Des mots clairs issus de la science
Certains théoriciens du complot voient dans les ouragans dévastateurs des dernières semaines un plan perfide des démocrates peu avant les élections américaines. Les chercheurs s’y opposent et soulignent qu’ils arrêteraient les ouragans s’ils le pouvaient.
Quelques jours seulement après que l’ouragan Helene a dévasté de vastes zones du sud-est des États-Unis et tué des centaines de personnes, l’ouragan Milton se dirige de plein fouet vers la Floride. Des histoires de conspiration germent déjà ici et là, selon lesquelles le gouvernement américain dirige les ouragans vers les électeurs républicains.
Outre le fait que de telles idées contredisent le bon sens, l’histoire météorologique montre que les ouragans frappent certaines régions relativement fréquemment. Surtout, ils surestiment la capacité des gens à façonner le temps à leur guise. « Si les météorologues pouvaient arrêter les ouragans, nous arrêterions les ouragans », déclare Kristen Corbosiero, spécialiste de l’atmosphère et de l’environnement, de l’Université d’Albany.
Voici un aperçu de ce que les humains peuvent et ne peuvent pas faire en matière de météo :
* Les ouragans comme centrale électrique
Un véritable ouragan libère autant d’énergie thermique toutes les 20 minutes qu’une bombe nucléaire dotée d’une puissance explosive de dix mégatonnes de TNT. C’est plus que toute l’énergie que l’humanité utilise à un moment donné, a déclaré Chris Landsea, responsable de l’analyse tropicale au US Hurricane Center.
Le changement climatique signifie que les ouragans peuvent devenir encore plus destructeurs. Cela réchauffe les océans et les scientifiques ont découvert que les ouragans absorbent plus d’énergie au-dessus des eaux plus chaudes et peuvent laisser tomber plus d’eau que la pluie dans une atmosphère réchauffée.
« La quantité d’énergie produite par un ouragan est insensée », déclare Phil Klotzbach, chercheur sur les ouragans de l’Université d’État du Colorado. « C’est le comble de l’arrogance humaine que de croire que l’on a le pouvoir de diriger cette énergie. » Cela n’a pas empêché les gens de l’essayer, ou du moins d’y penser.
* Échec des tentatives de contrôle jusqu’à présent
Jim Fleming du Colby College a étudié les tentatives historiques visant à influencer le temps et estime que les humains ne disposent pas des ressources nécessaires pour atteindre cet objectif. En 1947, la société General Electric, en collaboration avec l’armée américaine, a tenté d’affaiblir les ouragans en larguant de la neige carbonique. Cela n’a pas fonctionné.
Dans les années 1960, 1970 et 1980, le gouvernement américain a poursuivi l’idée d’injecter des produits chimiques dans un ouragan avec le projet Stormfury. Cela devrait rendre l’ouragan plus grand, mais globalement plus faible. Les tests n’ont pas été concluants.

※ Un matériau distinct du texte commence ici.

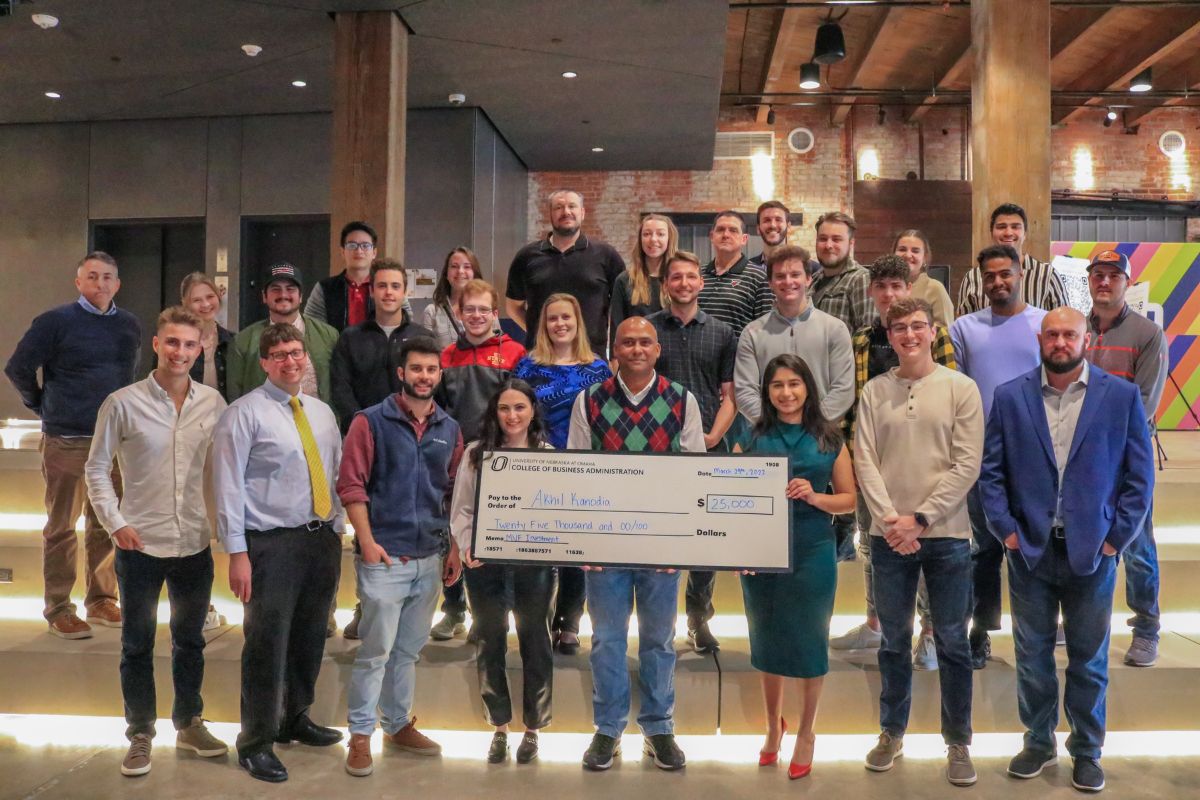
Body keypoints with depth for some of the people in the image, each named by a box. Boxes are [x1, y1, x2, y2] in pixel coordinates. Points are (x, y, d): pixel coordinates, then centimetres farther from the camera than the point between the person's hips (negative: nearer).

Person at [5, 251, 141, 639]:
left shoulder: (130, 326, 7)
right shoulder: (56, 322, -7)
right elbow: (18, 368, -2)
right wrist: (42, 405, 4)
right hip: (66, 442, -4)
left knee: (107, 526, 12)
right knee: (61, 529, 5)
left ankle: (101, 601, 24)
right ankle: (58, 610, 14)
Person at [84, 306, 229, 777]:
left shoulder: (213, 403, -1)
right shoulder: (123, 403, -9)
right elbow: (97, 467, -2)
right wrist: (115, 523, -9)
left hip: (195, 543, 3)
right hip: (140, 544, -2)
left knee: (190, 639, 17)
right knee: (138, 644, 11)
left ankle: (189, 725, 33)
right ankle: (140, 735, 26)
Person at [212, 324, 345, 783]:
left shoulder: (322, 412, 12)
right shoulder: (245, 413, -7)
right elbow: (228, 486, -10)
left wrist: (336, 530, 8)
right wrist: (237, 553, -15)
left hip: (323, 539, 6)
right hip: (272, 543, -6)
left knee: (310, 638, 17)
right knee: (267, 644, 0)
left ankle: (296, 719, 37)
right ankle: (255, 743, 16)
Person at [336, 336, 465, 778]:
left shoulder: (449, 429, 9)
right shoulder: (371, 421, -5)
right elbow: (351, 485, -9)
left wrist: (455, 547, 9)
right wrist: (366, 540, -15)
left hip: (431, 558, 5)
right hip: (385, 556, -5)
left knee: (409, 649, 16)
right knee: (376, 650, 1)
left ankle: (399, 724, 30)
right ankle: (361, 735, 15)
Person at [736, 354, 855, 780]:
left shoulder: (829, 439, 0)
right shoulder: (752, 438, 2)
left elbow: (849, 499, 2)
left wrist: (814, 497, -17)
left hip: (813, 553, -1)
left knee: (809, 642, 8)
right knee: (768, 640, 14)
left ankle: (806, 734, 29)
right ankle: (773, 725, 36)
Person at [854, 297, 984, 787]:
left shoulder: (961, 388, -1)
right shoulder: (874, 391, 4)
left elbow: (967, 464, -6)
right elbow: (865, 461, -1)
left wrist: (921, 518, -12)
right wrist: (890, 519, -13)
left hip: (946, 534, -1)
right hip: (888, 535, 2)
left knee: (952, 643, 7)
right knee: (894, 641, 13)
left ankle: (958, 742, 22)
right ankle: (892, 733, 28)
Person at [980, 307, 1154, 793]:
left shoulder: (1122, 396, -1)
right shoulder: (1009, 397, 1)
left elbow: (1140, 475, -1)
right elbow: (991, 471, 1)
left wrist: (1117, 536, -6)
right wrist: (1006, 529, -6)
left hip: (1093, 552, -1)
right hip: (1030, 550, 1)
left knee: (1089, 660, 12)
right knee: (1032, 655, 12)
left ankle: (1087, 750, 29)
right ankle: (1039, 742, 29)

Même avec le refroidissement des icebergs et des substances absorbant l’eau, les ouragans n’ont pas pu être contrôlés. Même la suggestion d’apprivoiser les ouragans avec une bombe nucléaire revient sans cesse depuis des décennies, dit Corbosiero. Mais même cela serait trop faible.
De nouvelles approches face au changement climatique
Les géoingénieurs modernes ne se concentrent plus sur des événements météorologiques individuels, mais plutôt sur le changement climatique, qu’ils souhaitent au moins ralentir. L’une des idées les plus prometteuses consiste à répartir les particules d’aérosol dans les couches supérieures de l’atmosphère. Là, ils sont censés renvoyer une petite partie de la lumière solaire vers l’espace et refroidir un peu la planète. Chris Field, de l’Université de Stanford, voit des preuves selon lesquelles la géo-ingénierie pourrait également contribuer à atténuer les pires menaces liées aux ouragans, même si cela se fera encore dans des décennies.
Mais même les partisans de cette approche admettent les risques et les difficultés. Certains scientifiques préviennent que modifier l’atmosphère terrestre pour lutter contre le changement climatique risque de créer de nouveaux problèmes. La plus grande association de scientifiques travaillant sur les questions climatiques, l’American Geophysical Union, a annoncé il y a deux ans qu’elle créerait un cadre éthique pour les interventions climatiques. Mais le climatologue Michael Mann de l’Université d’État de Pennsylvanie craint que le simple fait de discuter de telles politiques augmente la probabilité que de telles interventions aient réellement lieu, ce qui pourrait avoir des effets secondaires néfastes.
Field affirme que la géo-ingénierie n’est qu’une partie de la meilleure solution : arrêter le changement climatique en réduisant les émissions de gaz à effet de serre. « Quoi que nous fassions, cela doit être au cœur de notre activité », dit-il.